Frances laughed, removed her hands and, having guaranteed ‘I’ll be back’, made her way through the garden and to the kitchen.
‘A marvellous woman. You lucky man.’
A chorus of agreement circled the table while Peter thought about his luck. He reached for his glass and drained it of its last few drops. More soon to come.
Not, however, that soon. The conversation moved through the greatest gaffes ever committed in public, and then, raucously, in private, and still Frances did not return. There were bottles in the wine fridge: he knew because he’d put them there. He turned to look through the darkness and towards the house.
The kitchen was lit up, so he could see her clearly. She was standing with her back to him. She wasn’t moving – not bringing out dessert, then – and she wasn’t anywhere near the wine fridge. What on earth? He was about to go and check on her, but when she turned to look his way he saw that there was a simple enough explanation for her immobility: she was on the phone. He could see her nodding as she held it to her ear. Someone must have phoned, although he hadn’t heard the ringing, which, given they’d rigged up an amplification system, was odd.
She seemed to be staring straight at him, although since she was in the light and he in the dark he knew that she wouldn’t be able to see him. Perhaps she was just glaring in that way of hers in order to transmit to whoever was on the other end that they needed to stop talking and hang up. Which is exactly what happened. Her hand moved the phone down to the counter.
She’d be back soon. He turned to their guests. And heard her calling. ‘Peter.’ She’d stepped out of the kitchen, phone in hand. ‘You had better take this.’
He glanced at his watch. Nearly ten. It must be important or Frances would have given the caller short shrift. He sighed and pushed himself to his feet. ‘Duty calls.’ He took a step forward, only to trip over the blasted dog, who was always underfoot.
‘Steady.’ As the dog yelped, one of the guests reached out a hand to stop Peter falling. ‘Better have some coffee, old boy.’
To prove that he wasn’t really drunk, he walked in a deliberate straight line t
o the kitchen, where Frances stood, phone still in hand. ‘It’s the Commissioner,’ she said. ‘Something about Rockham.’
‘Covering his arse, I bet.’ Peter reached for the phone.
But Frances kept hold of it for a moment. ‘If it’s serious, take it seriously. With the PM at the summit, this is your chance.

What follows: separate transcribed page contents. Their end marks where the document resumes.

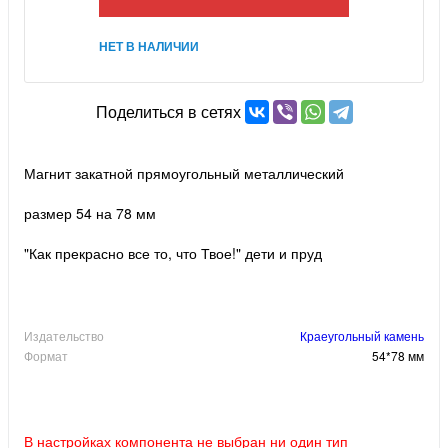
НЕТ В НАЛИЧИИ
Поделиться в сетях
Магнит закатной прямоугольный металлический
размер 54 на 78 мм
"Как прекрасно все то, что Твое!" дети и пруд
Издательство
Краеугольный камень
Формат
54*78 мм
В настройках компонента не выбран ни один тип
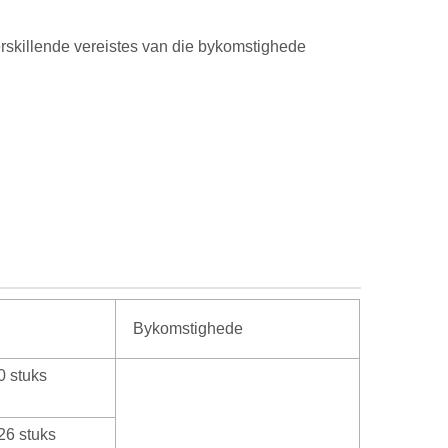
erskillende vereistes van die bykomstighede
Bykomstighede
0 stuks
26 stuks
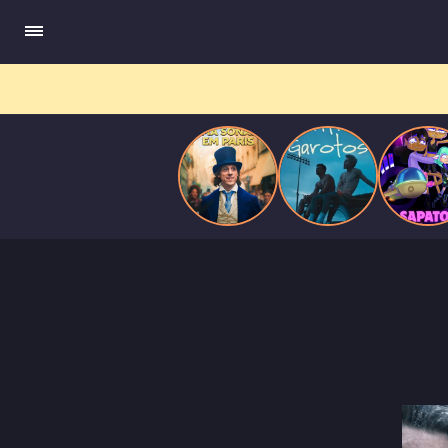
compõe obras-primas, participa de festas e busca romance em
Paris
meio a círculos aristocráticos e reais.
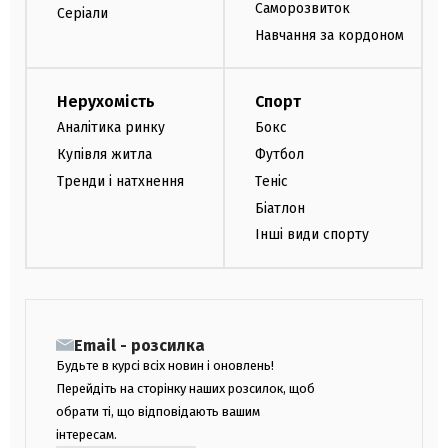
Саморозвиток
Серіали
Навчання за кордоном
Нерухомість
Спорт
Аналітика ринку
Бокс
Купівля житла
Футбол
Тренди і натхнення
Теніс
Біатлон
Інші види спорту
Email - розсилка
Будьте в курсі всіх новин і оновлень!
Перейдіть на сторінку наших розсилок, щоб
обрати ті, що відповідають вашим
інтересам.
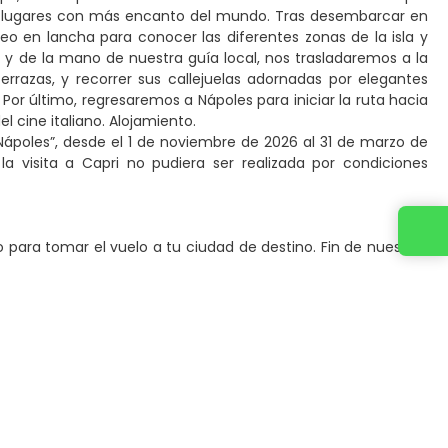
los lugares con más encanto del mundo. Tras desembarcar en
eo en lancha para conocer las diferentes zonas de la isla y
e y de la mano de nuestra guía local, nos trasladaremos a la
terrazas, y recorrer sus callejuelas adornadas por elegantes
 Por último, regresaremos a Nápoles para iniciar la ruta hacia
 cine italiano. Alojamiento.
 Nápoles”, desde el 1 de noviembre de 2026 al 31 de marzo de
la visita a Capri no pudiera ser realizada por condiciones
Contacta con nosotros
o para tomar el vuelo a tu ciudad de destino. Fin de nuestros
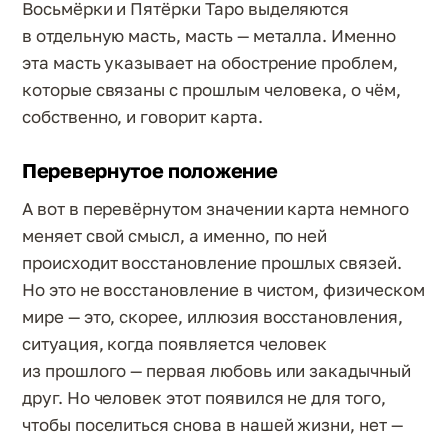
Восьмёрки и Пятёрки Таро выделяются
в отдельную масть, масть — металла. Именно
эта масть указывает на обострение проблем,
которые связаны с прошлым человека, о чём,
собственно, и говорит карта.
Перевернутое положение
А вот в перевёрнутом значении карта немного
меняет свой смысл, а именно, по ней
происходит восстановление прошлых связей.
Но это не восстановление в чистом, физическом
мире — это, скорее, иллюзия восстановления,
ситуация, когда появляется человек
из прошлого — первая любовь или закадычный
друг. Но человек этот появился не для того,
чтобы поселиться снова в нашей жизни, нет —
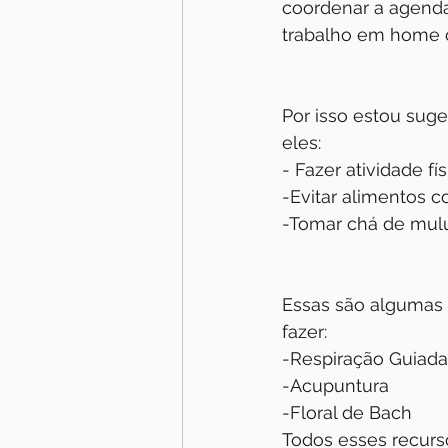
coordenar a agenda
trabalho em home of
Por isso estou suge
eles:
- Fazer atividade f
-Evitar alimentos c
-Tomar chá de mul
Essas são algumas 
fazer:
-Respiração Guiada
-Acupuntura
-Floral de Bach
Todos esses recurs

The Party already knows what you’re capable of; if you play this right, you can also show the Country.’
‘Indeed.’ He took the phone from her. ‘Home Secretary here,’ sitting down as he listened to what Joshua Yares had to say. In the background, Frances busied herself making coffee.
11 p.m.
The Lovelace rang out with shouts and the pounding of feet, people running either towards or away from the trouble.

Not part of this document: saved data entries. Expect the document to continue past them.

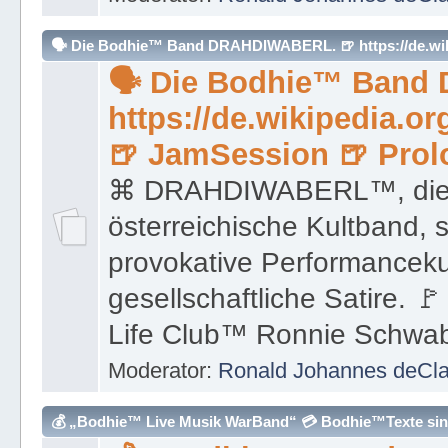
https://de.wikipedia.or
🍺 JamSession 🍺 Prol
⌘ DRAHDIWABERL™, die 
österreichische Kultband, s
provokative Performancek
gesellschaftliche Satire. 
Life Club™ Ronnie Schwa
Moderator:
Ronald Johannes deCl
💰 „Bodhie™ Live Musik WarBand“ 💳 Bodhie™Texte sind
💰 „Bodhie™ Board Wa
Begriff 💳
Der Begriff „Bodhie™ WarBa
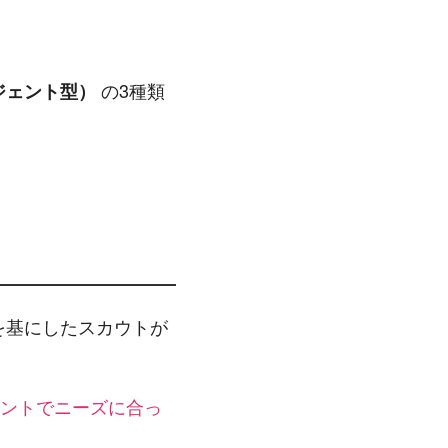
の3種類
ジェント型）
を基にしたスカウトが
ントでニーズに合っ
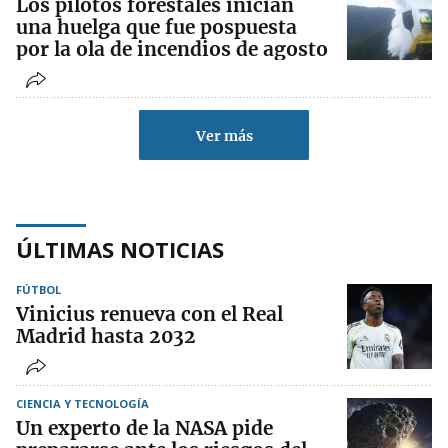
Los pilotos forestales inician
una huelga que fue pospuesta
por la ola de incendios de agosto
Ver más
ÚLTIMAS NOTICIAS
FÚTBOL
Vinicius renueva con el Real
Madrid hasta 2032
CIENCIA Y TECNOLOGÍA
Un experto de la NASA pide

‘Jayden’s not back.’ As Lyndall turned away from the balcony’s edge, her eyes filled with tears. ‘Something must have happened. I’ve got to go and get him.’

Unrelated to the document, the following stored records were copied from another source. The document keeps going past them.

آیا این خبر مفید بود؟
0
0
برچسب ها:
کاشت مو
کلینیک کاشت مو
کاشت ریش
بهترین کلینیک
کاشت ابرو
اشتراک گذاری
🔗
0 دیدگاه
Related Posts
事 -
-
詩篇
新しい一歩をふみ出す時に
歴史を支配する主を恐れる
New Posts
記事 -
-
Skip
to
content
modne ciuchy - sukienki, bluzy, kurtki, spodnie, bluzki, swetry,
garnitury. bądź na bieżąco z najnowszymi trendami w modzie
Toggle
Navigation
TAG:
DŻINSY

‘I’m sorry, darling, I can’t let you.’
‘You know what Jayden’s like: he always wants to please. They’ll make him do things and they won’t keep him safe. Please – I have to find him.’
‘You’re a mixed-race kid in what is effectively a race riot. If the police pick you up – and in that circumstance they’ll go for anybody they can get – you’ll be in trouble.’
‘I don’t care.’
‘Well, I do.’
Lyndall bunched her fist and hissed out one word – ‘Hypocrite’ – through tight lips.
‘I beg your pardon?’
‘You must have lectured me a million times on how we are only strong if we band together. And now, when one of the vulnerable that you’re always on about is in trouble, all that matters to you is that your daughter is safe.’
It was a speech delivered on such a stream of righteous indignation that it almost made Cathy laugh. Except this was no laughing matter. ‘You’re my daughter and you’re only fourteen. It’s my job to keep you safe.’
‘And Jayden is my friend. It’s my job to keep him safe.’
‘I’m sorry, but the answer is still no.’ Cathy held up a hand to stop a fresh onslaught: ‘How about if I went?’